● WORK INSTRUCTIONS: Reproduce the lines of the items below without any change, starting with the line that contains "Testing Laravel Models" and going on through the line that contains "http://registry.autopergamene.eu/", with both of those lines included.

● GIVEN INFORMATION:
____
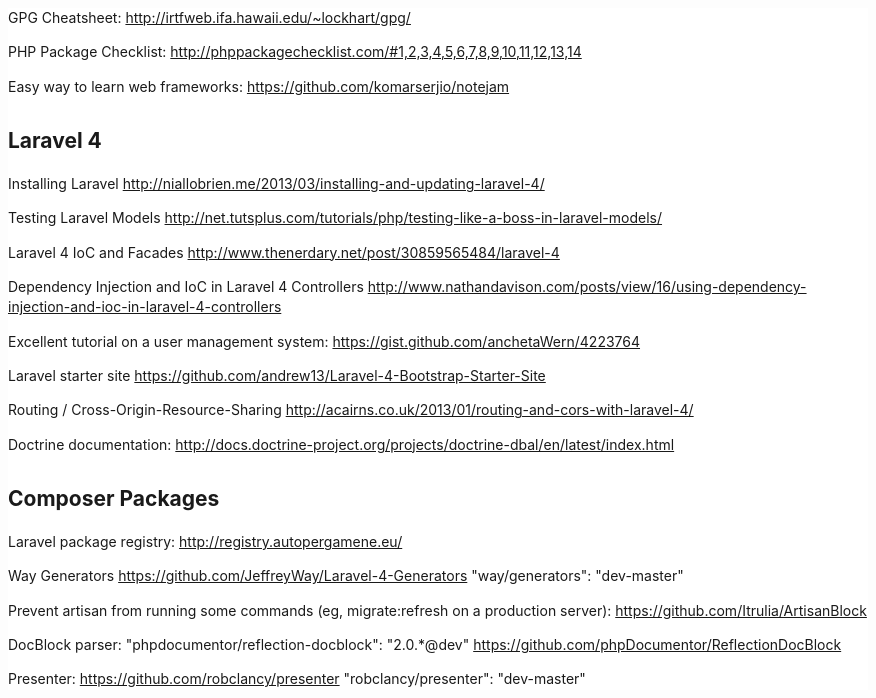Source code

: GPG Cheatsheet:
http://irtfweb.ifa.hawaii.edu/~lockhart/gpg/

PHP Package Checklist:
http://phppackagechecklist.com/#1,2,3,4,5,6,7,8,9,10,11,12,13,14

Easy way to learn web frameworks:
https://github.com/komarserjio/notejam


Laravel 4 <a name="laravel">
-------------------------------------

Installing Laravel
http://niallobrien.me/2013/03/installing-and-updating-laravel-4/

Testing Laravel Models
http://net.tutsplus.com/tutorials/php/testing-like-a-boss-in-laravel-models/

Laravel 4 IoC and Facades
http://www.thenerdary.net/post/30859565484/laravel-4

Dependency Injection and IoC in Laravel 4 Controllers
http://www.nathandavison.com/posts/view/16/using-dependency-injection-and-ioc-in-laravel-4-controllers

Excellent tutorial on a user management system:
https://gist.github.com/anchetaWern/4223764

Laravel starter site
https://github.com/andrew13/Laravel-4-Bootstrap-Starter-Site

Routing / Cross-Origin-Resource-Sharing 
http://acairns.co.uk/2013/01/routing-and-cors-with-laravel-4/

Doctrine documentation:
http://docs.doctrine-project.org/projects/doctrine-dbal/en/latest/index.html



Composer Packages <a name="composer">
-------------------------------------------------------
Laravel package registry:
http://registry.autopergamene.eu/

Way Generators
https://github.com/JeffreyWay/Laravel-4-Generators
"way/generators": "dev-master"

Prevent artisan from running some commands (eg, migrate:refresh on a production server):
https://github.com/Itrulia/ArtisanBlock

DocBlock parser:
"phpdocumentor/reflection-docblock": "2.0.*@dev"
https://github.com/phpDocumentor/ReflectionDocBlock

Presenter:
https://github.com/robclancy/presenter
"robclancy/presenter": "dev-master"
____
● COMPLETED EXERCISE:
Testing Laravel Models
http://net.tutsplus.com/tutorials/php/testing-like-a-boss-in-laravel-models/

Laravel 4 IoC and Facades
http://www.thenerdary.net/post/30859565484/laravel-4

Dependency Injection and IoC in Laravel 4 Controllers
http://www.nathandavison.com/posts/view/16/using-dependency-injection-and-ioc-in-laravel-4-controllers

Excellent tutorial on a user management system:
https://gist.github.com/anchetaWern/4223764

Laravel starter site
https://github.com/andrew13/Laravel-4-Bootstrap-Starter-Site

Routing / Cross-Origin-Resource-Sharing 
http://acairns.co.uk/2013/01/routing-and-cors-with-laravel-4/

Doctrine documentation:
http://docs.doctrine-project.org/projects/doctrine-dbal/en/latest/index.html



Composer Packages <a name="composer">
-------------------------------------------------------
Laravel package registry:
http://registry.autopergamene.eu/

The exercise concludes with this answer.